PROVIDED DATA:
....

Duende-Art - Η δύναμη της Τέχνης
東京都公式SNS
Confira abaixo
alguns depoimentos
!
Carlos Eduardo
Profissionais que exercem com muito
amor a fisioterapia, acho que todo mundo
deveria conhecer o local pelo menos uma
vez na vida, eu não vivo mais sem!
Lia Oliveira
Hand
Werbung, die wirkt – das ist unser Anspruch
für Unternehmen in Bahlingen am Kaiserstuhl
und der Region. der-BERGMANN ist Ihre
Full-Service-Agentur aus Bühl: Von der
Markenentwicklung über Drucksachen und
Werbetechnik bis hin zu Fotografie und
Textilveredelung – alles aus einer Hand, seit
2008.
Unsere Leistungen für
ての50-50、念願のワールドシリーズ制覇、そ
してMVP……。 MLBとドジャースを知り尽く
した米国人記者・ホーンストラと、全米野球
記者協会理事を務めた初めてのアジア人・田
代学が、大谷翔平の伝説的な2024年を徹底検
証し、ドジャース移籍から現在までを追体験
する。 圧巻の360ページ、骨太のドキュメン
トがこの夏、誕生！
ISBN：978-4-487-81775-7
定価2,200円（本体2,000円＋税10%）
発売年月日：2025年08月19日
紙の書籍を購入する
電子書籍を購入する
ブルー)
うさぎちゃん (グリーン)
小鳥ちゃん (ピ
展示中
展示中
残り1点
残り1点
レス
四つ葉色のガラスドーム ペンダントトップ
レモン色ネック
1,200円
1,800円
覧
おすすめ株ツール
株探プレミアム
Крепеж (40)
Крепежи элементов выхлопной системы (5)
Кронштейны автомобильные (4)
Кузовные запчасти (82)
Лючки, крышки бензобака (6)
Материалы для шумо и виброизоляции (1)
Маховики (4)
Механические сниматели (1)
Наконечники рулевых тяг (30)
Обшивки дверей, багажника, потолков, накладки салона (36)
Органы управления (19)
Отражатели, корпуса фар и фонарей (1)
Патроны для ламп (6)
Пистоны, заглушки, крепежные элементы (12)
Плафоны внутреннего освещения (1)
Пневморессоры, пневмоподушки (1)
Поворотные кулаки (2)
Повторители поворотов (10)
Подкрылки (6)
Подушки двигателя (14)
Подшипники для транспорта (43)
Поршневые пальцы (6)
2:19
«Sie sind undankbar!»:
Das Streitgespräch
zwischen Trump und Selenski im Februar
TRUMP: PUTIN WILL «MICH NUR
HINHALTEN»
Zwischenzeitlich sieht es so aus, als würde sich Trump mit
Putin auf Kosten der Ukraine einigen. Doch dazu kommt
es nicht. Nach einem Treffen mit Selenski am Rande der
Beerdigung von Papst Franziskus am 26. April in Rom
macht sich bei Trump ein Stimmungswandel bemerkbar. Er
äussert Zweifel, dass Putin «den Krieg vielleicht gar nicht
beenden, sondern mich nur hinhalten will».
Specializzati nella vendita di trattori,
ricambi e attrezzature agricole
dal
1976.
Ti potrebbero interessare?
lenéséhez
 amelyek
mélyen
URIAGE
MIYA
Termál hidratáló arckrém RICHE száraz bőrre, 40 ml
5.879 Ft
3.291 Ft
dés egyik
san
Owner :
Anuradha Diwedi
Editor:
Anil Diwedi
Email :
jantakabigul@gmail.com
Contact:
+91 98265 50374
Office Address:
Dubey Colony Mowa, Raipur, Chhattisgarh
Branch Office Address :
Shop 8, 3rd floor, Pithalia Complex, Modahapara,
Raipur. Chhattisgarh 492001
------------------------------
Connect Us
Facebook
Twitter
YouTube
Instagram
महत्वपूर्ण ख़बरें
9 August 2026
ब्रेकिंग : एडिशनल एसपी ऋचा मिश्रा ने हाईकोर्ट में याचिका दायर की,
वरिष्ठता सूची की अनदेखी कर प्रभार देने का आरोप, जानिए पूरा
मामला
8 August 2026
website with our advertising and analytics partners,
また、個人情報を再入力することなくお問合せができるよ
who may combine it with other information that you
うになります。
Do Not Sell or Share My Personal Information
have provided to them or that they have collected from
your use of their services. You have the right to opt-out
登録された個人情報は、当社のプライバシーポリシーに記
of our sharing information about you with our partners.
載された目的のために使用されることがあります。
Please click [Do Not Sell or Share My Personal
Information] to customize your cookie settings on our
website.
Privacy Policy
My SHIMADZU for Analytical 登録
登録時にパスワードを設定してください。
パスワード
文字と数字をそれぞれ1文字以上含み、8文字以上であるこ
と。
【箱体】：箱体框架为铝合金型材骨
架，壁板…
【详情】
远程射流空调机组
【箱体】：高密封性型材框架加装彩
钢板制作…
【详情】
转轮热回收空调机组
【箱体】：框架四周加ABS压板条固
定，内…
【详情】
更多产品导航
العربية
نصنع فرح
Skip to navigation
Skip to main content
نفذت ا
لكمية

....

Reproduce the items word for word, from the very first line through the line containing "für Unternehmen in Bahlingen am Kaiserstuhl", including that line.

RESULT BELOW:
Duende-Art - Η δύναμη της Τέχνης
東京都公式SNS
Confira abaixo
alguns depoimentos
!
Carlos Eduardo
Profissionais que exercem com muito
amor a fisioterapia, acho que todo mundo
deveria conhecer o local pelo menos uma
vez na vida, eu não vivo mais sem!
Lia Oliveira
Hand
Werbung, die wirkt – das ist unser Anspruch
für Unternehmen in Bahlingen am Kaiserstuhl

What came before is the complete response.